NearptD is a nearest neighbor search software that is using a uniform grid to enable the use of the GPU for doing faster queries. CGAL provides a k-nearest neighbor data structure running only on the CPU. The goal of this project is to replace in point set processing algorithm of CGAL the nearest neighbor implementation by the one of NearptD. Benchmark will them be done to see if the replacement could be useful in practice. If so, a proper integration should be done.

Required Skills: C++, generic programming, GPU.

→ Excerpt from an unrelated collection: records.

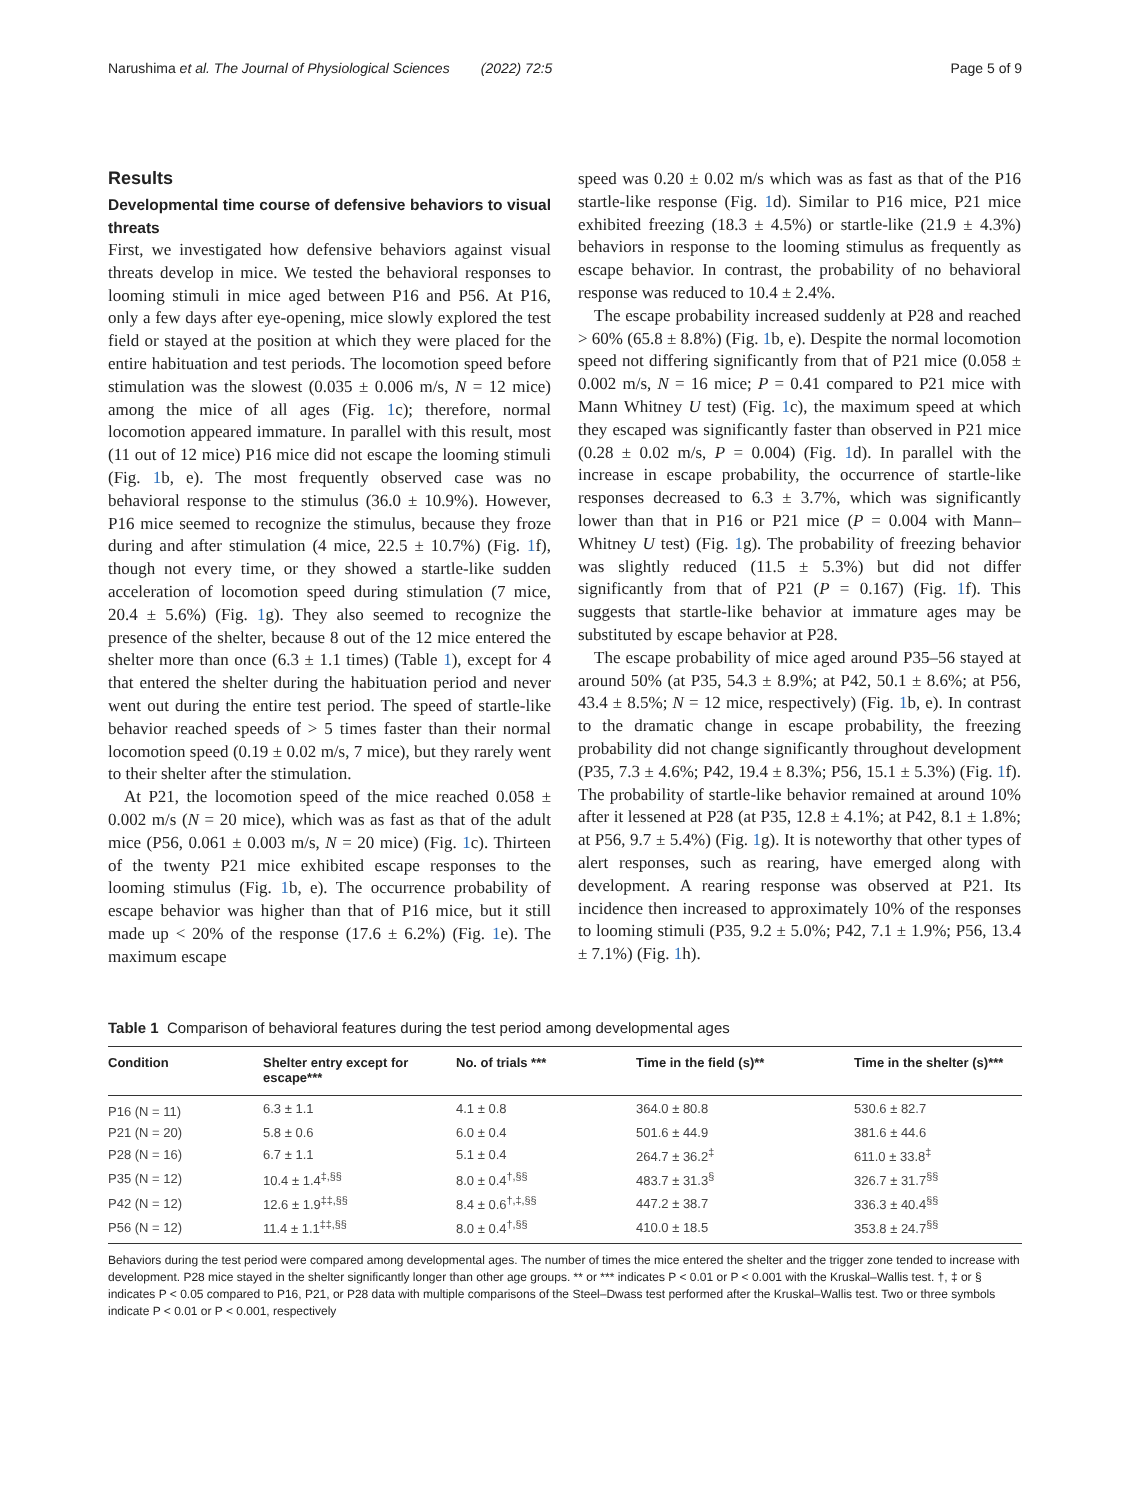Narushima et al. The Journal of Physiological Sciences (2022) 72:5 Page 5 of 9
Results
Developmental time course of defensive behaviors to visual threats
First, we investigated how defensive behaviors against visual threats develop in mice. We tested the behavioral responses to looming stimuli in mice aged between P16 and P56. At P16, only a few days after eye-opening, mice slowly explored the test field or stayed at the position at which they were placed for the entire habituation and test periods. The locomotion speed before stimulation was the slowest (0.035 ± 0.006 m/s, N = 12 mice) among the mice of all ages (Fig. 1c); therefore, normal locomotion appeared immature. In parallel with this result, most (11 out of 12 mice) P16 mice did not escape the looming stimuli (Fig. 1b, e). The most frequently observed case was no behavioral response to the stimulus (36.0 ± 10.9%). However, P16 mice seemed to recognize the stimulus, because they froze during and after stimulation (4 mice, 22.5 ± 10.7%) (Fig. 1f), though not every time, or they showed a startle-like sudden acceleration of locomotion speed during stimulation (7 mice, 20.4 ± 5.6%) (Fig. 1g). They also seemed to recognize the presence of the shelter, because 8 out of the 12 mice entered the shelter more than once (6.3 ± 1.1 times) (Table 1), except for 4 that entered the shelter during the habituation period and never went out during the entire test period. The speed of startle-like behavior reached speeds of > 5 times faster than their normal locomotion speed (0.19 ± 0.02 m/s, 7 mice), but they rarely went to their shelter after the stimulation.
At P21, the locomotion speed of the mice reached 0.058 ± 0.002 m/s (N = 20 mice), which was as fast as that of the adult mice (P56, 0.061 ± 0.003 m/s, N = 20 mice) (Fig. 1c). Thirteen of the twenty P21 mice exhibited escape responses to the looming stimulus (Fig. 1b, e). The occurrence probability of escape behavior was higher than that of P16 mice, but it still made up < 20% of the response (17.6 ± 6.2%) (Fig. 1e). The maximum escape
speed was 0.20 ± 0.02 m/s which was as fast as that of the P16 startle-like response (Fig. 1d). Similar to P16 mice, P21 mice exhibited freezing (18.3 ± 4.5%) or startle-like (21.9 ± 4.3%) behaviors in response to the looming stimulus as frequently as escape behavior. In contrast, the probability of no behavioral response was reduced to 10.4 ± 2.4%.
The escape probability increased suddenly at P28 and reached > 60% (65.8 ± 8.8%) (Fig. 1b, e). Despite the normal locomotion speed not differing significantly from that of P21 mice (0.058 ± 0.002 m/s, N = 16 mice; P = 0.41 compared to P21 mice with Mann Whitney U test) (Fig. 1c), the maximum speed at which they escaped was significantly faster than observed in P21 mice (0.28 ± 0.02 m/s, P = 0.004) (Fig. 1d). In parallel with the increase in escape probability, the occurrence of startle-like responses decreased to 6.3 ± 3.7%, which was significantly lower than that in P16 or P21 mice (P = 0.004 with Mann–Whitney U test) (Fig. 1g). The probability of freezing behavior was slightly reduced (11.5 ± 5.3%) but did not differ significantly from that of P21 (P = 0.167) (Fig. 1f). This suggests that startle-like behavior at immature ages may be substituted by escape behavior at P28.
The escape probability of mice aged around P35–56 stayed at around 50% (at P35, 54.3 ± 8.9%; at P42, 50.1 ± 8.6%; at P56, 43.4 ± 8.5%; N = 12 mice, respectively) (Fig. 1b, e). In contrast to the dramatic change in escape probability, the freezing probability did not change significantly throughout development (P35, 7.3 ± 4.6%; P42, 19.4 ± 8.3%; P56, 15.1 ± 5.3%) (Fig. 1f). The probability of startle-like behavior remained at around 10% after it lessened at P28 (at P35, 12.8 ± 4.1%; at P42, 8.1 ± 1.8%; at P56, 9.7 ± 5.4%) (Fig. 1g). It is noteworthy that other types of alert responses, such as rearing, have emerged along with development. A rearing response was observed at P21. Its incidence then increased to approximately 10% of the responses to looming stimuli (P35, 9.2 ± 5.0%; P42, 7.1 ± 1.9%; P56, 13.4 ± 7.1%) (Fig. 1h).
Table 1 Comparison of behavioral features during the test period among developmental ages
| Condition | Shelter entry except for escape*** | No. of trials *** | Time in the field (s)** | Time in the shelter (s)*** |
| --- | --- | --- | --- | --- |
| P16 (N = 11) | 6.3 ± 1.1 | 4.1 ± 0.8 | 364.0 ± 80.8 | 530.6 ± 82.7 |
| P21 (N = 20) | 5.8 ± 0.6 | 6.0 ± 0.4 | 501.6 ± 44.9 | 381.6 ± 44.6 |
| P28 (N = 16) | 6.7 ± 1.1 | 5.1 ± 0.4 | 264.7 ± 36.2<sup>‡</sup> | 611.0 ± 33.8<sup>‡</sup> |
| P35 (N = 12) | 10.4 ± 1.4<sup>‡,§§</sup> | 8.0 ± 0.4<sup>†,§§</sup> | 483.7 ± 31.3<sup>§</sup> | 326.7 ± 31.7<sup>§§</sup> |
| P42 (N = 12) | 12.6 ± 1.9<sup>‡‡,§§</sup> | 8.4 ± 0.6<sup>†,‡,§§</sup> | 447.2 ± 38.7 | 336.3 ± 40.4<sup>§§</sup> |
| P56 (N = 12) | 11.4 ± 1.1<sup>‡‡,§§</sup> | 8.0 ± 0.4<sup>†,§§</sup> | 410.0 ± 18.5 | 353.8 ± 24.7<sup>§§</sup> |
Behaviors during the test period were compared among developmental ages. The number of times the mice entered the shelter and the trigger zone tended to increase with development. P28 mice stayed in the shelter significantly longer than other age groups. ** or *** indicates P < 0.01 or P < 0.001 with the Kruskal–Wallis test. †, ‡ or § indicates P < 0.05 compared to P16, P21, or P28 data with multiple comparisons of the Steel–Dwass test performed after the Kruskal–Wallis test. Two or three symbols indicate P < 0.01 or P < 0.001, respectively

Contact: andreas.fabri@cgal.org


Information Candidates Should Supply

The application process has several steps. Before contacting anybody verify that you are eligible, that is that you are enrolled as student, don't get a tuition fee, etc. The next step is to contact the mentor of the project you are interested in. You have to convince him that you are the right person to get the job done. The next step is to work out more details and to contact the mentoring organization by providing the following information by email to gsoc-cgal@inria.fr

Project

  1. Select a project in the list and provide your personal and detailed description. If you wish to work on another idea of your own, we are pretty open as long as this serves the goal of consolidating CGAL as a whole.
  2. Provide a proposal of a technical solution with your envisioned methodology. The more detailed the better.
  3. Explain how the solution will be available to the user, in which form. Do not forget the documentation, unitary tests and cross-platform aspects.
  4. Provide a realistic schedule with objectives (one every two weeks for example) and deadlines. Focus on mid-term objectives as well as on the final evaluation.
  5. Provide a formal commitment that you will be involved full time on the GSoC. This is absolutely mandatory.

Personal data

  1. First name, last name, affiliation and geographical location.
  2. A brief list of the main studies and programming courses attended, with ranking.
  3. List of the most important software projects contributed and success.
  4. Which are your best skills in terms of programming and scientific computing?
  5. In general what is your taste in terms of programming? language, methodology, team work, etc.
  6. Is there anything that prevents you from working full time on the project during the program period?
  7. How do you see your involvement after the program ends? Do you see yourself pushing the project further, or do you see yourself contributing to other CGAL projects?
  8. Are you more interested in the theory/scientific aspect of CGAL, or do you feel more like a hacker?
  9. What are your long-term wishes in terms of job?